Но ведь это будет верная смерть, похититель не может этого не понимать, если он настолько хорошо знает Малфоя.
Мерлин, я ничего не понимаю, так все сложно! Я не могу понять мотивов и поступков этого человека!
Ксения, где ты? Что с тобой? Сможет ли тебе помочь все то, что я тебе расскажу? И мне — помочь? Если не будет уже слишком поздно.
Рассказывать ли о Греге, или спрятать это имя, это лицо глубоко внутри себя? Малфой бы что сделал?
Он бы потребовал все, что она знает. Каждую мелочь.
Но тогда, если он узнает, он убьет Грега.
Зато у него, возможно, появится шанс найти ее.
Найти ее прежде, чем этот человека убьет ее.
Лили испугалась этой мысли: впервые она осмелилась подумать об этом. Иначе зачем бы ему рассказывать о себе так много?
Может, он солгал?

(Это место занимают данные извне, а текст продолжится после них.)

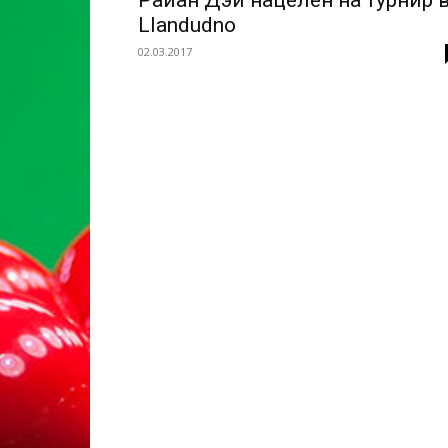
Райан Дэй нацелен на турнир 
Llandudno
02.03.2017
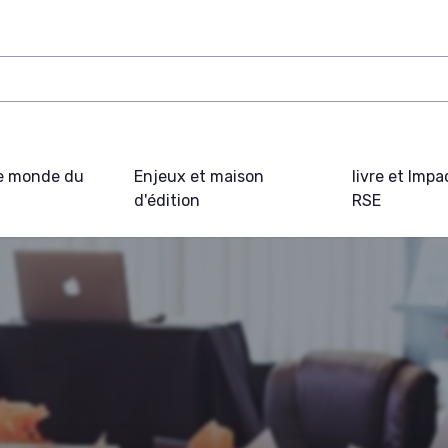
e monde du
Enjeux et maison
livre et Impa
d'édition
RSE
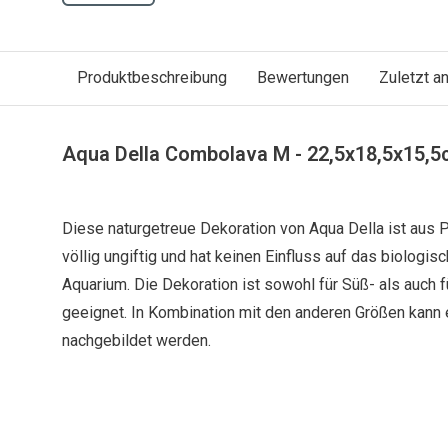
Produktbeschreibung
Bewertungen
Zuletzt 
Aqua Della Combolava M - 22,5x18,5x15,
Diese naturgetreue Dekoration von Aqua Della ist aus Po
völlig ungiftig und hat keinen Einfluss auf das biologis
Aquarium. Die Dekoration ist sowohl für Süß- als auch
geeignet. In Kombination mit den anderen Größen kann 
nachgebildet werden.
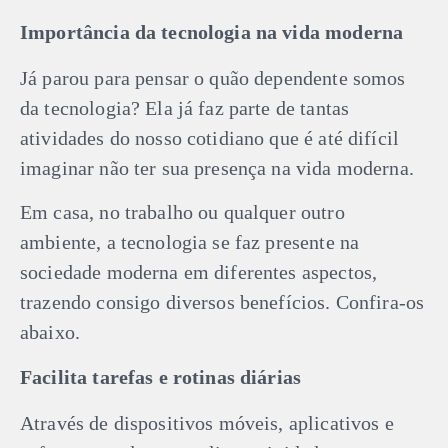
Importância da tecnologia na vida moderna
Já parou para pensar o quão dependente somos
da tecnologia? Ela já faz parte de tantas
atividades do nosso cotidiano que é até difícil
imaginar não ter sua presença na vida moderna.
Em casa, no trabalho ou qualquer outro
ambiente, a tecnologia se faz presente na
sociedade moderna em diferentes aspectos,
trazendo consigo diversos benefícios. Confira-os
abaixo.
Facilita tarefas e rotinas diárias
Através de dispositivos móveis, aplicativos e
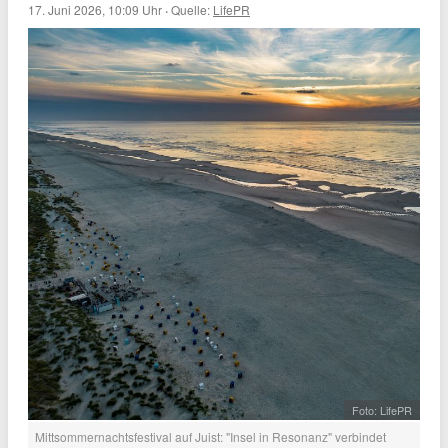
17. Juni 2026, 10:09 Uhr
·
Quelle:
LifePR
Foto: LifePR
Mittsommernachtsfestival auf Juist: "Insel in Resonanz" verbindet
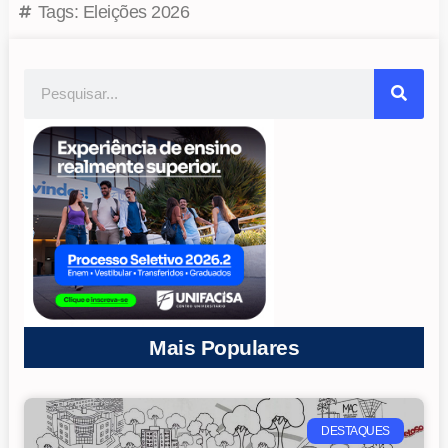
Tags:
Eleições 2026
Mais Populares
DESTAQUES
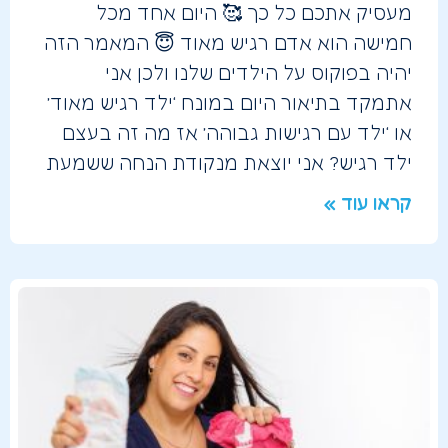
מעסיק אתכם כל כך 🥰 היום אחד מכל
חמישה הוא אדם רגיש מאוד 😇 המאמר הזה
יהיה בפוקוס על הילדים שלנו ולכן אני
אתמקד בתיאור היום במונח ‘ילד רגיש מאוד’
או ‘ילד עם רגישות גבוהה’ אז מה זה בעצם
ילד רגיש? אני יוצאת מנקודת הנחה ששמעת
קראו עוד »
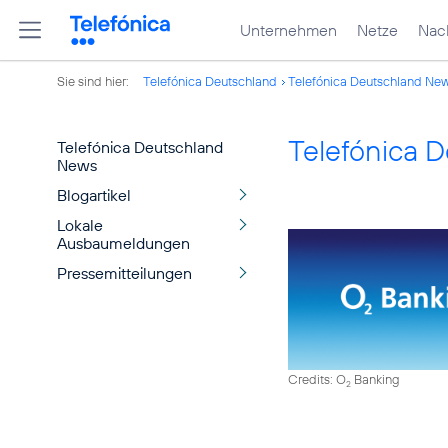
Unternehmen
Netze
Nach
Sie sind hier:
Telefónica Deutschland
Telefónica Deutschland Ne
Telefónica 
Telefónica Deutschland
News
Blogartikel
Lokale
Ausbaumeldungen
Pressemitteilungen
Credits: O
Banking
2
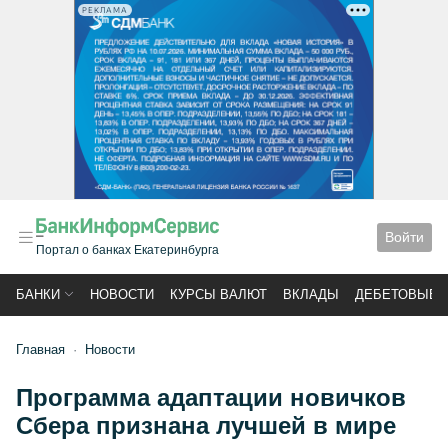
РЕКЛАМА
Войти
Портал о банках Екатеринбурга
БАНКИ
НОВОСТИ
КУРСЫ ВАЛЮТ
ВКЛАДЫ
ДЕБЕТОВЫЕ 
Главная
Новости
Программа адаптации новичков
Сбера признана лучшей в мире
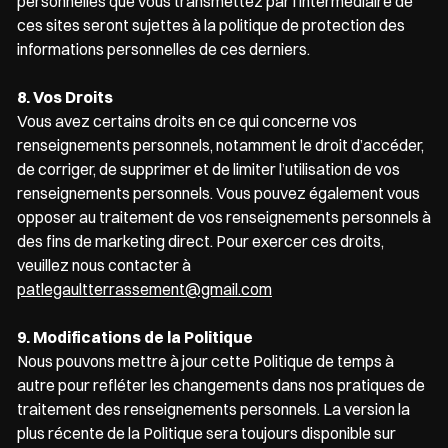
personnelles que vous transmettez par l’intermédiaire de
ces sites seront sujettes à la politique de protection des
informations personnelles de ces derniers.
8. Vos Droits
Vous avez certains droits en ce qui concerne vos
renseignements personnels, notamment le droit d’accéder,
de corriger, de supprimer et de limiter l’utilisation de vos
renseignements personnels. Vous pouvez également vous
opposer au traitement de vos renseignements personnels à
des fins de marketing direct. Pour exercer ces droits,
veuillez nous contacter à
patlegaultterrassement@gmail.com
9. Modifications de la Politique
Nous pouvons mettre à jour cette Politique de temps à
autre pour refléter les changements dans nos pratiques de
traitement des renseignements personnels. La version la
plus récente de la Politique sera toujours disponible sur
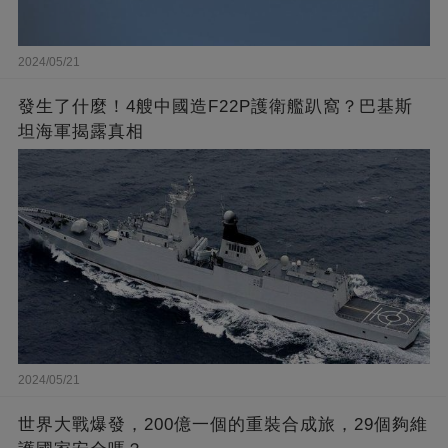
2024/05/21
發生了什麼！4艘中國造F22P護衛艦趴窩？巴基斯
坦海軍揭露真相
2024/05/21
世界大戰爆發，200億一個的重裝合成旅，29個夠維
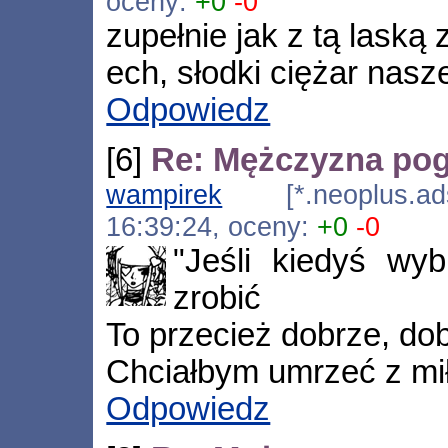
oceny:
+0
-0
zupełnie jak z tą laską
ech, słodki ciężar nasz
Odpowiedz
[6]
Re: Mężczyzna pog
wampirek
[*.neoplus.adsl
16:39:24, oceny:
+0
-0
"Jeśli kiedyś wy
zrobić
To przecież dobrze, do
Chciałbym umrzeć z mił
Odpowiedz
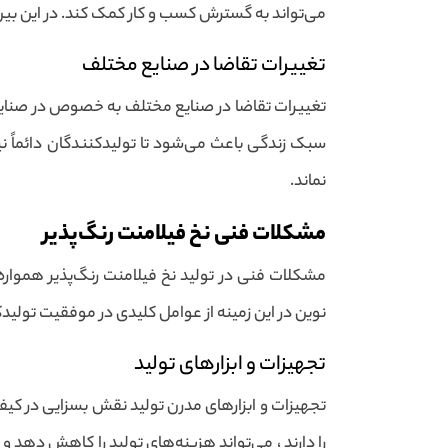
می‌تواند به گسترش کسب و کار کمک کند. در این بین
تغییرات تقاضا در صنایع مختلف
تغییرات تقاضا در صنایع مختلف به خصوص در صنایع ن
سبک زندگی باعث می‌شود تا تولیدکنندگان دائماً نیاز
نماند.
مشکلات فنی نخ فیلامنت رنگ‌پذیر
مشکلات فنی در تولید نخ فیلامنت رنگ‌پذیر همواره
نوین در این زمینه از عوامل کلیدی در موفقیت تولیدک
تجهیزات و ابزارهای تولید
تجهیزات و ابزارهای مدرن تولید نقش بسزایی در کیفی
را دارند ، می‌تواند هزینه‌های تولید را کاهش ده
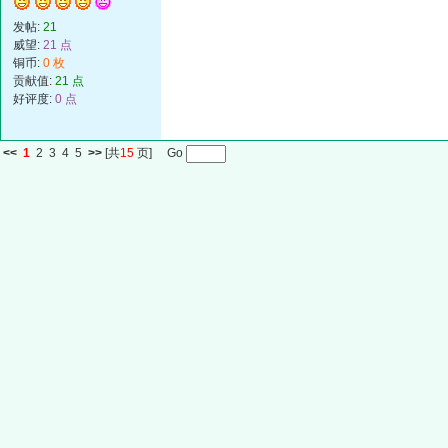
发帖:
21
威望:
21 点
铜币:
0 枚
贡献值:
21 点
好评度:
0 点
<<
1
2
3
4
5
>>
[共
15
页] Go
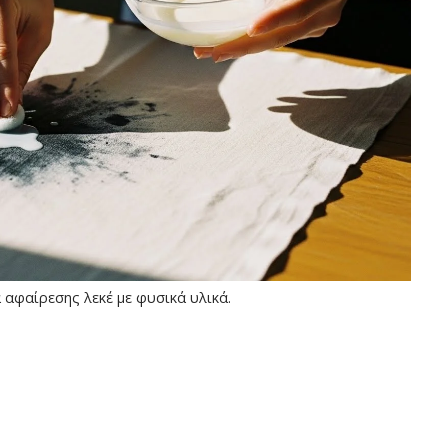
 αφαίρεσης λεκέ με φυσικά υλικά.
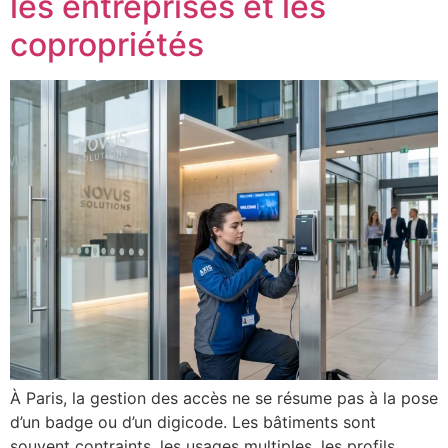
les entreprises et les
copropriétés
À Paris, la gestion des accès ne se résume pas à la pose
d’un badge ou d’un digicode. Les bâtiments sont
souvent contraints, les usages multiples, les profils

Нет, это не было похоже на ложь, слишком сложно для лжи...
Голова раскалывалась, она чувствовала себя очень уставшей...
Сон пришел незаметно, будто накрыл волной — дурманящей, холодной, нежеланной, но необходимой.
Во сне тоже не было желанного покоя. Она брела в пустой, совершенно пустой серой комнате, никак не находя ее конца. Внутри было неприятно морозно. И так же пусто. Серые, безликие стены.
Она шла, потому что сзади ее подстерегал уже мрак. Она не знала, почему, но она его боялась, этого мрака, прижимая к груди холодные руки. Так было теплее, потому то внутри нее еще сохранялась частичка чего-то теплого. Даже горячего. Но это было такое крошечное тепло, что тьма грозила поглотить его, растоптать, стереть, уничтожить. И девушка вся сжималась, еще крепче прижимая к себе руки, не желая отдавать тьме эту частичку. И она шла, с надеждой глядя вперед, но там был лишь серый мрак... Позади — темнота.
И лишь внутри еще что-то светилось и давало надежду.